Vous parlez d’intranquillité. Le christianisme est-il, comme on le dit parfois, une grande machine à culpabiliser à travers une morale intenable ?
C.P. : Je dirais l’inverse : le christianisme est une grande machine à émanciper. Il libère de l’obligation de réussir, et ouvre donc tous les possibles. Il est vrai qu’il y a souvent, dans l’exemple des saints, une radicalité, une ascèse qui peut paraître intenable. Est-ce qu’on en devient fou ou heureux ? Tout change quand on admet, comme les chrétiens, que, nous, humains, nous n’y arriverons pas, mais Dieu si. La charge de la réussite passe de nos mains à celles de Dieu, et cela délivre non pas de l’exigence, mais de sa violence. Certes, le christianisme – en tout cas dans sa forme institutionnelle – est aussi une structure humaine, donc sensible aux questions de pouvoir, et la culpabilité est un moyen efficace pour asseoir sa puissance. Toutefois, il faut rappeler qu’au centre du message chrétien se trouve Jésus, dont la vie, à vue humaine, est quand même un échec effroyable ! Cela inscrit précisément l’échec au cœur du christianisme.

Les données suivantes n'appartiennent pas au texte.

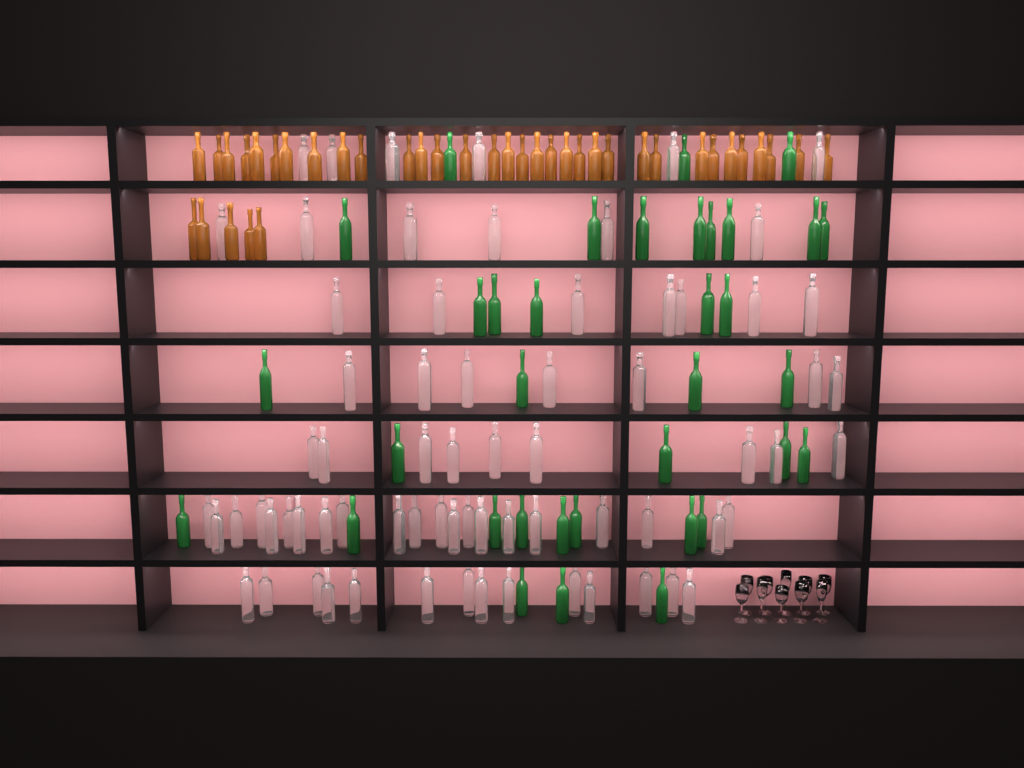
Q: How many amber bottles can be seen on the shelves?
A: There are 38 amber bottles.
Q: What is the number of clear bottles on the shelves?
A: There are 70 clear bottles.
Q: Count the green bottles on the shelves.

R.B. : Paul de Tarse s’est posé très tôt cette question, à propos du suivi des commandements de la Loi juive, et l’on pourrait élargir sa réponse aux commandements de Jésus : on ne peut en effet pas se sauver seul, on a besoin de l’aide de Dieu – ce qu’il appelle la grâce. À ce qu’a dit Christine, j’ajouterai pour vous répondre que toute société humaine est une machine à culpabiliser. Et l’on voit bien que la société libérale actuelle, qui opère sa sortie du christianisme, est, elle aussi, une grande machine à culpabiliser. On peut se demander – un peu par provocation – si des siècles de réflexion chrétienne sur la faute ne participent pas, aujourd’hui, à sortir de la culpabilisation – même si tout est loin d’être réglé.

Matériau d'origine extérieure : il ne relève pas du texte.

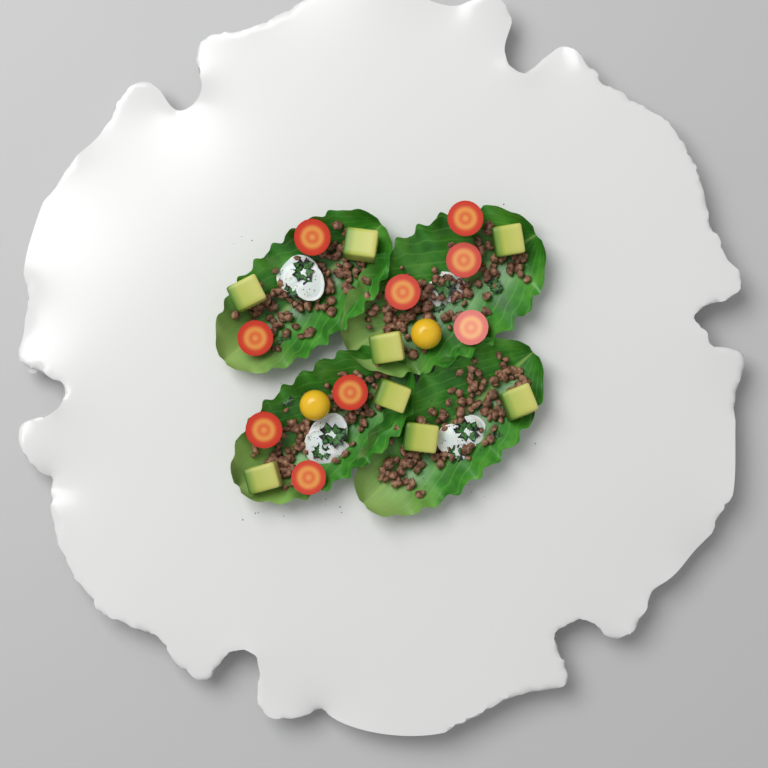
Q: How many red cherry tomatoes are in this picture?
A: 9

On reproche souvent aux chrétiens, et aux Églises institutionnelles en particulier, d’avoir trahi ou étouffé le message de Jésus. Qu’en -pensez-vous ?
R.B. : Il est impossible de répondre simplement par « oui » ou « non ». Beaucoup de réalités diverses se cachent derrière le mot Église : deux mille ans d’enseignements avec des niveaux d’autorité différents, mais aussi deux mille ans de courants et de sensibilités tellement variés, parfois opposés… Comment être définitif ? On peut néanmoins pointer, à partir de l’idée que l’on se fait de Jésus, des incohérences.
C.P. : Ce que l’on observe tout de même, c’est que souvent, dans la longue histoire du christianisme, des interprétations marginales, inhabituelles, « disruptives » – pour reprendre ce mot – viennent réalimenter la verve évangélique. Le meilleur exemple, pour moi, est saint François d’Assise : à une période où, au Moyen Âge, les richesses recommencent à s’accroître et où l’Église catholique se trouve être vraiment riche, voilà qu’un homme sorti de sa bourgade, qui n’est personne, veut remettre la question des riches et des pauvres au cœur des préoccupations. Ce qui est formidable, c’est que le pape, la Grande Église, va s’emparer de cette marginalité, la prendre au sérieux et la remettre au centre. Finalement, c’est cette capacité-là qui a gardé l’Évangile vivant pendant deux mille ans, malgré tout. Voilà pourquoi les chrétiens n’ont pas trahi l’Évangile.